Unfortunately, such surveys don’t always get the widespread publicity they should. Although Galen’s InfoWorld story was also carried in a sister publication, Macworld, it’s not as if the mainstream media tends to pick up on such things. Certainly CR won’t, because such support matters aren’t on their radar. They will focus more on whether support people solve the problem; they won’t attempt to figure out why the problems remain.
Of course, it’s also fair to say that being more reliable doesn’t mean the iOS is free of problems. Apple has issued regular updates to fix bugs, including serious security leaks. Sometimes it takes a generation or two of updates to address a serious interface problem, such as the poorly-implemented Push Notification feature. You would have thought that Apple’s supremely talented development team should have realized early on that even the Android OS had a better way to address app and system messages, but they didn’t. You would have thought customer complaints would have brought the message home, but evidently they didn’t. Or perhaps other issues rose higher on Apple’s radar, which means you won’t see a flexible Push Notification system until iOS 5 arrives this fall.
At the same time, OS X Lion arrived with some interface peculiarities too. Consider, for example, Full-Screen Apps. It works well enough, until you try to use a second display, which displays that silly linen background. One would think Apple would consider that maybe you’d like a second app displayed on a second display. Personally, I think the Spaces multiple desktop feature, even as revised for Mission Control, remains flaky. Apps appear on the wrong desktop, for example.

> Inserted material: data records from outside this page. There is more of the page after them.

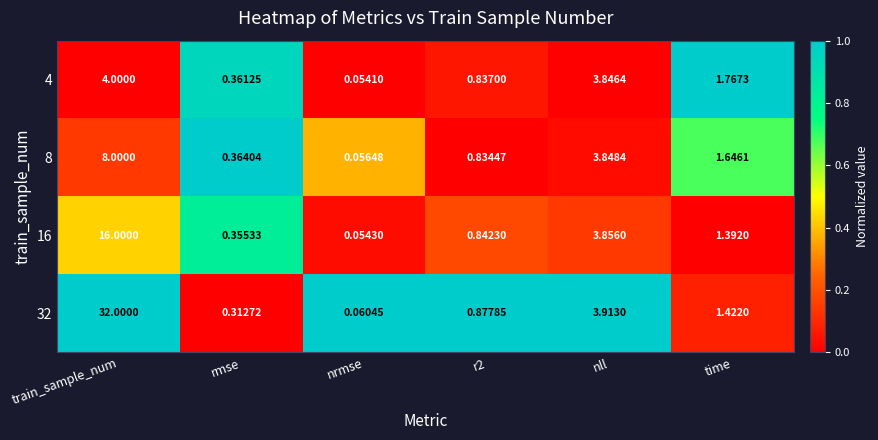

What is the total value across all series at nll?

15.5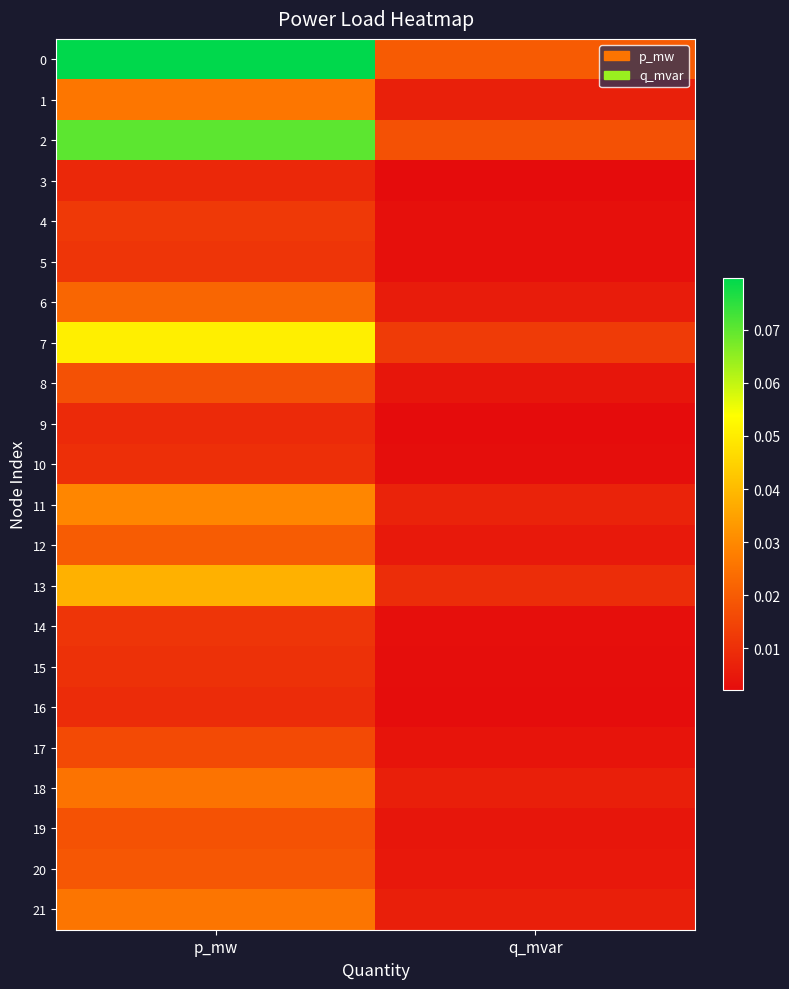

Reading left to right, transcribe all the data shown in this chart.

0: p_mw=0.1	q_mvar=0.0
1: p_mw=0.0	q_mvar=0.0
2: p_mw=0.1	q_mvar=0.0
3: p_mw=0.0	q_mvar=0.0
4: p_mw=0.0	q_mvar=0.0
5: p_mw=0.0	q_mvar=0.0
6: p_mw=0.0	q_mvar=0.0
7: p_mw=0.1	q_mvar=0.0
8: p_mw=0.0	q_mvar=0.0
9: p_mw=0.0	q_mvar=0.0
10: p_mw=0.0	q_mvar=0.0
11: p_mw=0.0	q_mvar=0.0
12: p_mw=0.0	q_mvar=0.0
13: p_mw=0.0	q_mvar=0.0
14: p_mw=0.0	q_mvar=0.0
15: p_mw=0.0	q_mvar=0.0
16: p_mw=0.0	q_mvar=0.0
17: p_mw=0.0	q_mvar=0.0
18: p_mw=0.0	q_mvar=0.0
19: p_mw=0.0	q_mvar=0.0
20: p_mw=0.0	q_mvar=0.0
21: p_mw=0.0	q_mvar=0.0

I’ve little doubt that some of the worst ills that ail Lion will be fixed after a few maintenance updates, but sometimes you wonder what Apple was thinking when certain features are implemented without thought for the various ways customers will use the product. Using Full-Screen Apps with multiple monitors is just one example, and I’m sure you readers can produce far more.
At the same time, Lion is still easier to use than Windows, and it doesn’t appear that Microsoft will improve things all that much when Windows 8 arrives. That, too, remains a potential customer service issue that ought to get more attention.